PASSAGE FOR REVIEW:
•••••
We’ve stayed at home yesterday and today, minus the Dr. visits yesterday morning.  We all slept late today and we had breakfast around noon today, a simple one of sausage and croissants.

My daughter sits on the couch next to me, with her headphones on, she’s playing games on Disney’s website and I occasionally hear her talking to herself or the game.  My son, is resting up in my bed watching TV in our bedroom.  He’s bundled up under the covers and we’re waiting for the next time we give him some Tylenol to help relieve him of his head and throat pain and reduce his fever.

I did some Christmas shopping today on Amazon today.  I got gifts for my wife, both of my kids, and for my Mom.  I think today’s purchase was the most items I’ve purchased in a single sitting, though not the most expensive.  I’ve vowed to my wife, that I was going to try and do all of my shopping online this year, avoiding stores as much as possible and the anxiety that goes along with seeing empty shelves.  There’s still more that I want to get, but I think I’ll wait until my wife gets paid next week.

I’ve been sitting on the couch this afternoon watching the Eagles game, where they seem to be on their way to another win under Nick Foles leadership.  There’s less about 6 minutes remaining in the game and the Eagles are up by 10 over the Cardinals.  I have the game on mute and I’m listening to my favorites playlist on iTunes.  My wife is at the grocery store right now.

Right now, despite everyone not feeling 100%, I thought this was a good weekend.  I was off on Thursday and Friday for the holiday, add in Saturday and Sunday and the 4 days off was just enough to recharge my batteries.  The weather has been typical Delaware Valley fall weather, cool and cloudy.  I’m not sure the sun had come out at all over the last few days.  Despite not seeing much of the sun over the last few days, my energy level is up.  I’m in a very good mood right now, and have everything I need.

I do not want today to end, despite everyone not feeling well, I only wish they’d start to feel better.
•••••
Page images and extracted text

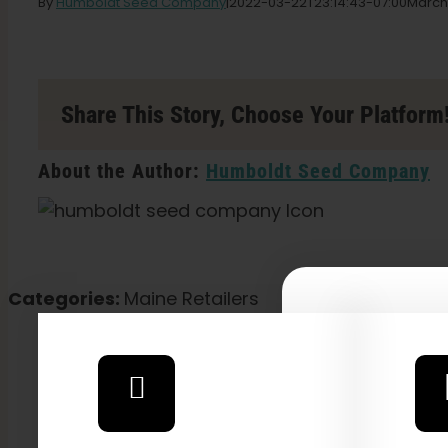
By
Humboldt Seed Company
|
2022-03-22T23:14:43-07:00
March
Share This Story, Choose Your Platform
About the Author:
Humboldt Seed Company
Categories:
Maine Retailers
Explore
2026 C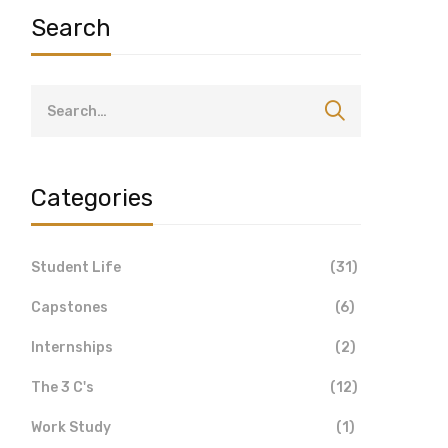
Search
Categories
Student Life
(31)
Capstones
(6)
Internships
(2)
The 3 C's
(12)
Work Study
(1)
•••••
PROMPT 1:
Translate this sentence from the journal entry into Spanish: "My wife is at the grocery store right now."
PROMPT 2:
Name every day of the week mentioned in the journal entry.
PROMPT 3:
Please echo the stretch of the journal entry from "I did some Christmas" through "store right now.".

EXERCISE SOLUTION 1:
Mi esposa está en el supermercado ahora mismo.

EXERCISE SOLUTION 2:
Thursday, Friday, Saturday, Sunday

EXERCISE SOLUTION 3:
I did some Christmas shopping today on Amazon today.  I got gifts for my wife, both of my kids, and for my Mom.  I think today’s purchase was the most items I’ve purchased in a single sitting, though not the most expensive.  I’ve vowed to my wife, that I was going to try and do all of my shopping online this year, avoiding stores as much as possible and the anxiety that goes along with seeing empty shelves.  There’s still more that I want to get, but I think I’ll wait until my wife gets paid next week.

I’ve been sitting on the couch this afternoon watching the Eagles game, where they seem to be on their way to another win under Nick Foles leadership.  There’s less about 6 minutes remaining in the game and the Eagles are up by 10 over the Cardinals.  I have the game on mute and I’m listening to my favorites playlist on iTunes.  My wife is at the grocery store right now.